- Born: Mara Croatto February 2, 1969 (age 57) Caracas, Venezuela
- Spouse(s): Juan Roselló (Married: ??; Divorced: ??) José Ángel Llamas (Married: 2004 - Present)
- Children: 3

= Mara Croatto =

Puerto Rican actress

Mara Croatto (born February 2, 1969) is a retired Venezuelan-born Puerto Rican actress.

==Early years==
Croatto is the daughter of Argentine actress Raquel Montero and Puerto Rican (Italian Argentine born) folk singer Tony Croatto. Shortly after her birth in Caracas, Venezuela, her parents decided to move and resettle in Puerto Rico.

She was raised and educated in San Juan. When Croatto was 11 years old, she attended the D'Rose Modeling School, where she took modeling classes. She was an alumna of the Academia del Perpetuo Socorro in Miramar. Croatto has always considered herself a Puerto Rican and publicly identifies herself as such.

==Acting career==
Croatto started her acting career as a narrator in El Show de Shows ("The Show of Shows") which aired locally on Channel 11. She also worked as a dancer on such television shows Juventud 83 and Juventud 84 during her adolescence.

During her early adulthood, she won a small part in the television show La Pension de Doña Tere (Mrs. Tere Boardinghouse) starring Norma Candal. That year, she also worked in her first mini soap opera in which members of Menudo participated. She played the sister of Ricky Martin's character who happened to be in love with Robby Rosa.

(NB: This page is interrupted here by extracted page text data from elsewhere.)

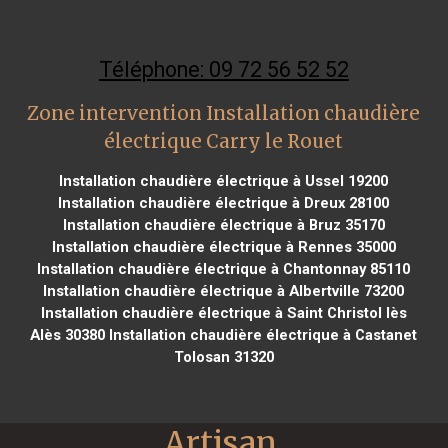
Téléphone: 09 72 56 52 52
Zone intervention Installation chaudière
électrique Carry le Rouet
Installation chaudière électrique à Ussel 19200
Installation chaudière électrique à Dreux 28100
Installation chaudière électrique à Bruz 35170
Installation chaudière électrique à Rennes 35000
Installation chaudière électrique à Chantonnay 85110
Installation chaudière électrique à Albertville 73200
Installation chaudière électrique à Saint Christol lès
Alès 30380
Installation chaudière électrique à Castanet
Tolosan 31320
Artisan 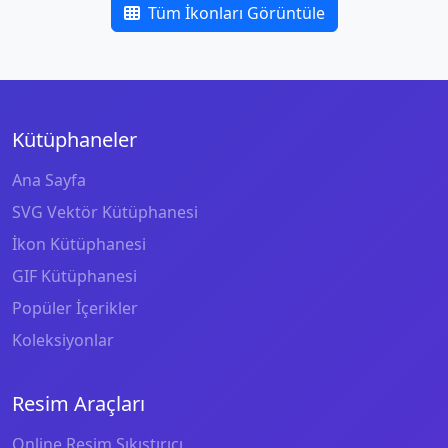
Tüm İkonları Görüntüle
Kütüphaneler
Ana Sayfa
SVG Vektör Kütüphanesi
İkon Kütüphanesi
GIF Kütüphanesi
Popüler İçerikler
Koleksiyonlar
Resim Araçları
Online Resim Sıkıştırıcı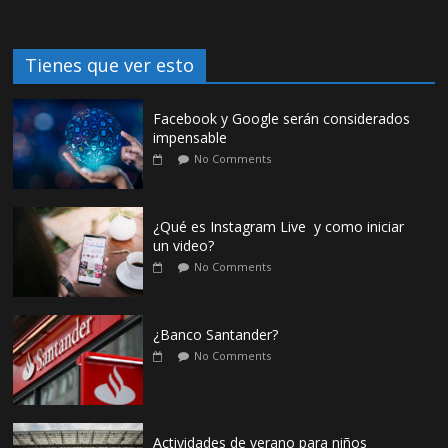
Tienes que ver esto
Facebook y Google serán considerados
impensable
No Comments
¿Qué es Instagram Live y como iniciar
un video?
No Comments
¿Banco Santander?
No Comments
Actividades de verano para niños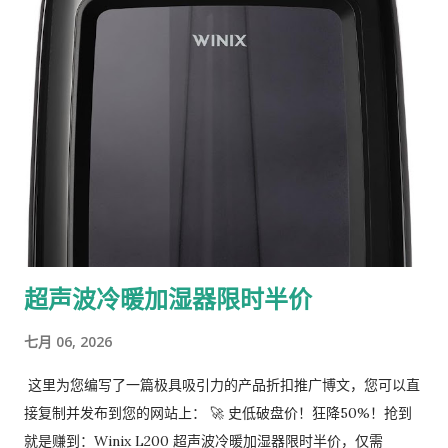
的国民级润唇膏！一抹即化，轻薄不黏腻，持久锁水，无论是日
常素颜提亮、夜间厚敷修复，还是口红前打底都绝了。 神仙口味
随心换： 这组Assorted水果系列全员无踩雷，涂在嘴上就是清
新高级的水果香气，让你的双唇整天都像在做SPA。 🛒 怎么买最
划算？ 直接单点： 目前单次购买就是 $6.50 的史低价 （48%
OFF）！ 叠加更省： 选择 Subscribe & Save（定期订购）还能
再减，低至$6.17/套 ！而且Amazon Prime会员最快 明天就能免
费送达 ！ 这个价格随时可能被抢断货或涨价，姐妹们别犹豫了，
赶紧给全家人把一整年的润唇膏都囤起来！ 👉 戳这里直接去
Amazon.ca抢购Burt's Bees 3支装 （注：Amazon价格波动频
超声波冷暖加湿器限时半价
繁，请以最终结账页面为准。手慢无！）
七月 06, 2026
这里为您编写了一篇极具吸引力的产品折扣推广博文，您可以直
接复制并发布到您的网站上： 🚀 史低破盘价！狂降50%！抢到
就是赚到：Winix L200 超声波冷暖加湿器限时半价，仅需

Her first important role in a soap opera was in Cisne Blanco (White Swan) with Deborah Carthy-Deu. Among the other soap operas in which she participated are:

- María María (1989), Julia
- Pobre diabla (1990)
- Marielena (1992), Graciela (Special performance)
- Guadalupe (1993-1994), Diana Zambrano
- Morelia (1995), Sarah (Special performance)
- Aguamarina (1997), Verona Calatrava
- La Mujer de Mi Vida (1998), Katiuska Cardona
- Me muero por ti (1999), Helena
- Gata Salvaje (2002-2003), Eduarda Arismendi - antagonist
- Amor descarado (2003), Chantal
- La ley del silencio (2005), Isabel
- Valeria (2008), Estrella Granados

==Personal==
Croatto was married to Juan Roselló, the brother of Roy Rosselló, a former Menudo member. She and Roselló have two sons together, Juan Alejandro and Michael Gabriel. On August 29, 2004, Croatto married Mexican actor José Ángel Llamas. They have one son together, Rafael.

In February 2011, Croatto and Llamas became born-again Christians, and they have since quit acting to focus on their service to God.